構内の作業員の人数も、西澤が足を運び始めた2014年ごろと比べて少なくなってきている。これは「廃炉作業をできる環境にするための工事」が一通り終わったためだろう。
今後は、燃料デブリ(溶け落ちたあと、冷えて固まった燃料)の回収といった廃炉に向けた最難関のミッションが本格化していくことになる。
ただし、国と東京電力は2020年12月に、海外で開発している部品の納品が遅れているとして、2021年に開始を予定していた2号機の燃料デブリの回収作業を2022年以降に延期すると発表している。
今後もこういった作業の遅れが発生することは十分に考えられるが、東京電力は最終的な廃炉措置の完了時期を、これまでどおり「2011年から30〜40年後」としている。
状況が少しずつ変わっていく中で、最終的にいつ廃炉作業を終えることができるのかはまだ分からない。
【3号機】原子炉建屋北西側からの様子。2019年4月15日から使用済み燃料の取り出しを開始し、2021年2月28日にすべての使用済み燃料の取り出しを完了した。
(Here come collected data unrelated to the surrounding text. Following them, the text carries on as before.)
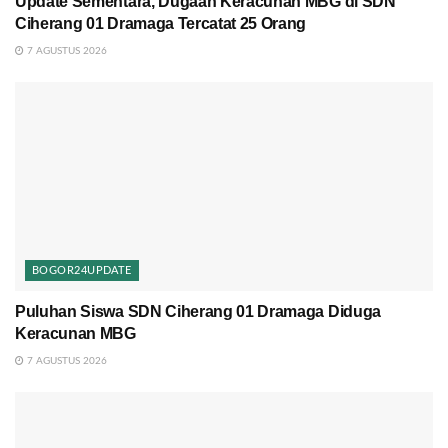
Update Sementara, Dugaan Keracunan MBG di SDN
Ciherang 01 Dramaga Tercatat 25 Orang
7 AGUSTUS 2026
BOGOR24UPDATE
Puluhan Siswa SDN Ciherang 01 Dramaga Diduga
Keracunan MBG
7 AGUSTUS 2026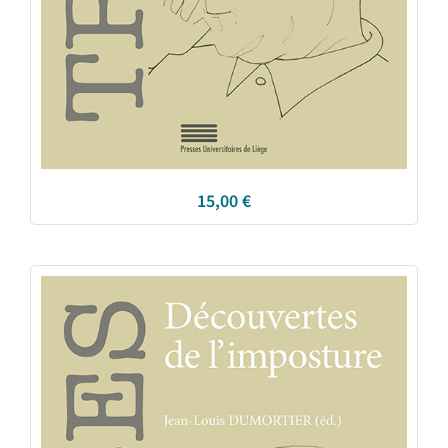
15,00
€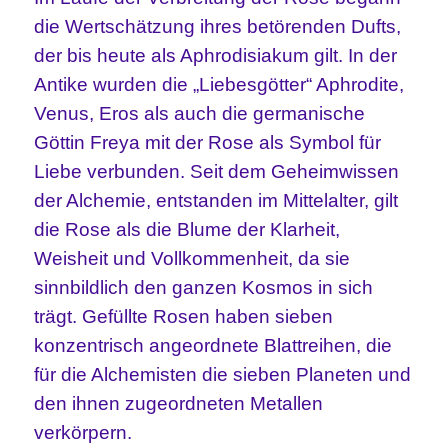
die Wertschätzung ihres betörenden Dufts,
der bis heute als Aphrodisiakum gilt. In der
Antike wurden die „Liebesgötter“ Aphrodite,
Venus, Eros als auch die germanische
Göttin Freya mit der Rose als Symbol für
Liebe verbunden. Seit dem Geheimwissen
der Alchemie, entstanden im Mittelalter, gilt
die Rose als die Blume der Klarheit,
Weisheit und Vollkommenheit, da sie
sinnbildlich den ganzen Kosmos in sich
trägt. Gefüllte Rosen haben sieben
konzentrisch angeordnete Blattreihen, die
für die Alchemisten die sieben Planeten und
den ihnen zugeordneten Metallen
verkörpern.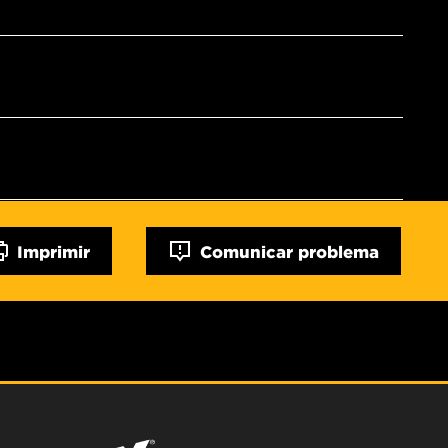
Imprimir
Comunicar problema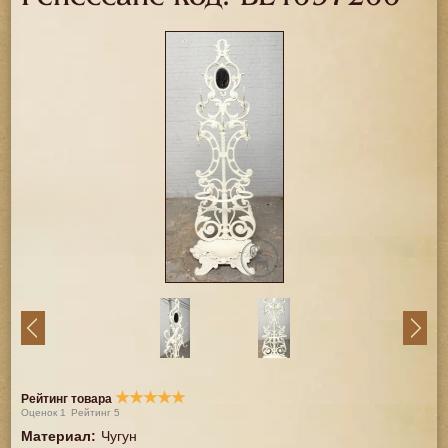
★
★
★
★
★
Рейтинг товара
Оценок
1
Рейтинг
5
Материал
:
Чугун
(2020年11月12日)
撮影:西澤丞、写真提供:東京電力ホールディングス
多かれ少なかれ、廃炉作業の最終局面の現場は、将来の世代に託さざるを得ないのが正直なところだ。
震災から10年。
私たちが日々の生活を送るかたわらで、現場には確かに廃炉という現実に向き合っている人たちがいた。そして未来には、確実にこの事故に対する責任のない「誰か」が後始末のために現場に向かうことになる。
【タンクエリア】大型休憩所からの眺め。奥に1、2、3号機が見える。(2019年12月25日)
撮影:西澤丞、写真提供:東京電力ホールディングス
彼らに対して、いったい何ができるのか。
「未来を考えるためには、まず、現状がどうなっているのかを知って欲しいんです。
この事故に限らず、僕たちは何をするべきなのか、自分にできることは何なのかを考えなければならないのだと思います。その中にはエネルギーの問題もあれば、食料の問題があるかもしれないし、教育なんかの問題もあるかもしれません。
そのために、僕たちの暮らしがどういう人の支えによって成り立っているのかを伝えるのが、僕の仕事です」(西澤)
西澤の写真の一部は、東京電力の特設ページ「伝える。遺す。廃炉の記録。」で見ることができる。
(文・三ツ村崇志)
西澤丞(にしざわ・じょう):写真家。著書に写真集の『Build the Future』『福島第一 廃炉の記録』などがある。「写真を通じて日本の現場を応援する。」ことを撮影のコンセプトとし、広報の視点で雇用のミスマッチなどの問題解決に取り組んでいる。コロナ禍においては、現場の人の熱い思いやかっこよく働く姿を紹介するためのサイト、Workers in Japanを新たに立ち上げた。